Have you offered to use the notes you created to trade for items that you can sell for cash. I remember researching Jimmy Napier’s course a couple of years ago and he used some the notes he bought at a discount to buy a new car every few years from one of his local dealers. Maybe you could look for a motivated seller of some other type of personal property (car, boat etc.) and see if they are willing to trade the income stream (or a partial) for the item they are trying to sell.

You could even try to line up a buyer for the item before YOU actually purchased it. Just use your creative ads to sell the item for cash and then you have funds to do another deal.

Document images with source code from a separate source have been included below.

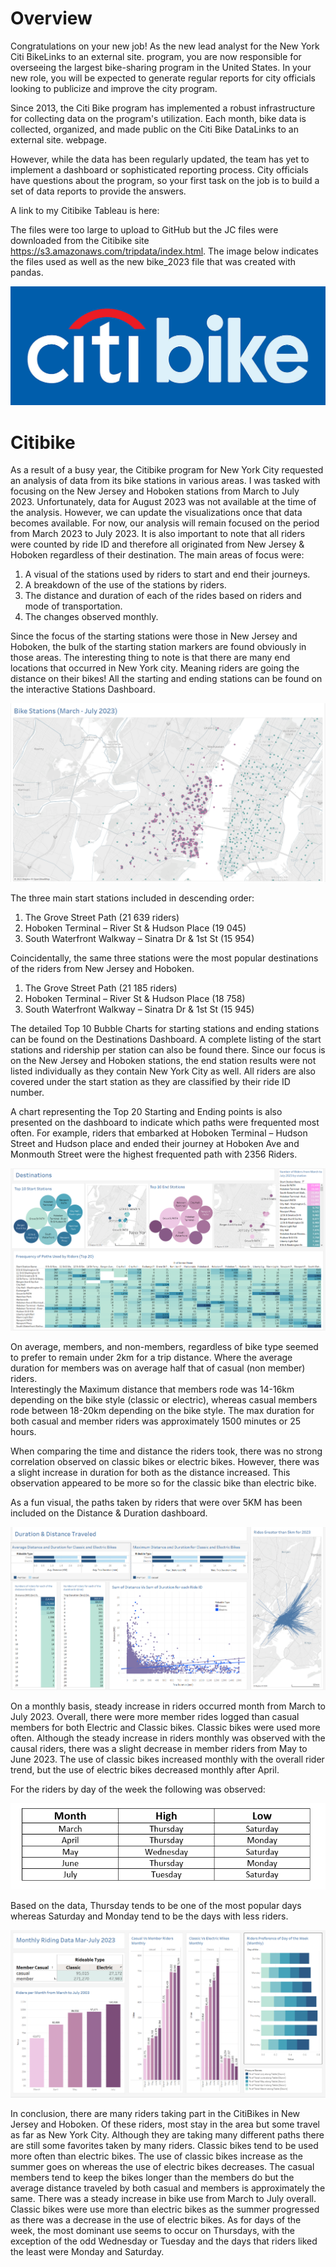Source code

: # Overview

Congratulations on your new job! As the new lead analyst for the New York Citi BikeLinks to an external site. program, you are now responsible for overseeing the largest bike-sharing program in the United States. In your new role, you will be expected to generate regular reports for city officials looking to publicize and improve the city program.

Since 2013, the Citi Bike program has implemented a robust infrastructure for collecting data on the program's utilization. Each month, bike data is collected, organized, and made public on the Citi Bike DataLinks to an external site. webpage.

However, while the data has been regularly updated, the team has yet to implement a dashboard or sophisticated reporting process. City officials have questions about the program, so your first task on the job is to build a set of data reports to provide the answers.

A link to my Citibike Tableau is here:

The files were too large to upload to GitHub but the JC files were downloaded from the Citibike site https://s3.amazonaws.com/tripdata/index.html.  The image below indicates the files used as well as the new bike_2023 file that was created with pandas.  



![](https://github.com/TraceyGeneau/citibike/blob/main/images/1200px-Citi_Bike_logo.jpg)

# Citibike

As a result of a busy year, the Citibike program for New York City requested an analysis of data from its bike stations in various areas. I was tasked with focusing on the New Jersey and Hoboken stations from March to July 2023. Unfortunately, data for August 2023 was not available at the time of the analysis. However, we can update the visualizations once that data becomes available. For now, our analysis will remain focused on the period from March 2023 to July 2023.  It is also important to note that all riders were counted by ride ID and therefore all originated from New Jersey & Hoboken regardless of their destination.
The main areas of focus were:</br>
1)	A visual of the stations used by riders to start and end their journeys.
2)	A breakdown of the use of the stations by riders.
3)	The distance and duration of each of the rides based on riders and mode of transportation.
4)	The changes observed monthly.</br>

Since the focus of the starting stations were those in New Jersey and Hoboken, the bulk of the starting station markers are found obviously in those areas.  The interesting thing to note is that there are many end locations that occurred in New York city.  Meaning riders are going the distance on their bikes!  All the starting and ending stations can be found on the interactive Stations Dashboard.</br>

![](https://github.com/TraceyGeneau/citibike/blob/main/images/Stations.png)

The three main start stations included in descending order:</br>
1)	The Grove Street Path (21 639 riders)
2)	Hoboken Terminal – River St & Hudson Place (19 045)
3)	South Waterfront Walkway – Sinatra Dr & 1st St (15 954)</br>

Coincidentally, the same three stations were the most popular destinations of the riders from New Jersey and Hoboken.</br>   

1)	The Grove Street Path (21 185 riders)
2)	Hoboken Terminal – River St & Hudson Place (18 758)
3)	South Waterfront Walkway – Sinatra Dr & 1st St (15 945)</br>

The detailed Top 10 Bubble Charts for starting stations and ending stations can be found on the Destinations Dashboard.  A complete listing of the start stations and ridership per station can also be found there.  Since our focus is on the New Jersey and Hoboken stations, the end station results were not listed individually as they contain New York City as well.  All riders are also covered under the start station as they are classified by their ride ID number.

A chart representing the Top 20 Starting and Ending points is also presented on the dashboard to indicate which paths were frequented most often.  For example, riders that embarked at Hoboken Terminal – Hudson Street and Hudson place and ended their journey at Hoboken Ave and Monmouth Street were the highest frequented path with 2356 Riders. 

![](https://github.com/TraceyGeneau/citibike/blob/main/images/Destinations.png)

On average, members, and non-members, regardless of bike type seemed to prefer to remain under 2km for a trip distance.  Where the average duration for members was on average half that of casual (non member) riders.  
Interestingly the Maximum distance that members rode was 14-16km depending on the bike style (classic or electric), whereas casual members rode between 18-20km depending on the bike style.  The max duration for both casual and member riders was approximately 1500 minutes or 25 hours. 

When comparing the time and distance the riders took, there was no strong correlation observed on classic bikes or electric bikes.  However, there was a slight increase in duration for both as the distance increased.  This observation appeared to be more so for the classic bike than electric bike. 

As a fun visual, the paths taken by riders that were over 5KM has been included on the Distance & Duration dashboard.

![](https://github.com/TraceyGeneau/citibike/blob/main/images/Distance%20%26%20Duration.png)

On a monthly basis, steady increase in riders occurred month from March to July 2023.  Overall, there were more member rides logged than casual members for both Electric and Classic bikes.  Classic bikes were used more often.  Although the steady increase in riders monthly was observed with the causal riders, there was a slight decrease in member riders from May to June 2023.  The use of classic bikes increased monthly with the overall rider trend, but the use of electric bikes decreased monthly after April.  

For the riders by day of the week the following was observed:

![](https://github.com/TraceyGeneau/citibike/blob/main/images/high%20low%20table.png)

Based on the data, Thursday tends to be one of the most popular days whereas Saturday and Monday tend to be the days with less riders.

![](https://github.com/TraceyGeneau/citibike/blob/main/images/Monthly%20Riding.png)

In conclusion, there are many riders taking part in the CitiBikes in New Jersey and Hoboken.  Of these riders, most stay in the area but some travel as far as New York City.  Although they are taking many different paths there are still some favorites taken by many riders.  Classic bikes tend to be used more often than electric bikes.  The use of classic bikes increase as the summer goes on whereas the use of electric bikes decreases.  The casual members tend to keep the bikes longer than the members do but the average distance traveled by both casual and members is approximately the same.  There was a steady increase in bike use from March to July overall.  Classic bikes were use more than electric bikes as the summer progressed as there was a decrease in the use of electric bikes.  As for days of the week, the most dominant use seems to occur on Thursdays, with the exception of the odd Wednesday or Tuesday and the days that riders liked the least were Monday and Saturday.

Or maybe you could use the item to buy a MH! If it is a real nice car or a nice boat, you might get someone who wants to QUICKLY trade their old MH.

Hope this gives you few more ideas to work with.

Steve Smith

Re: Needing Cash - Good Answer! - Posted by Terry Vaughan

Posted by Terry Vaughan on November 03, 2000 at 14:45:53:


Very nice post with good information!

Thanks for the participation.

Re: My biggest problem to date (long) - Posted by Steve–DC

Posted by Steve–DC on October 24, 2000 at 17:42:48:


I think that Eric’s post is right on. You are already successful in this business and you just need a good people banker who believes in YOU. I have a very good set of tapes by a gentleman in Florida named Don Tauscher that describes how to go about setting up a relationship with a “people” banker. If you want to borrow it, just send me an email and I will get it in the mail to you or, if you will be at the workshop, I’ll just bring in when I come.

Of course, maybe you don’t really need it. But, the series is especially good in helping identify exactly who a “people” banker is.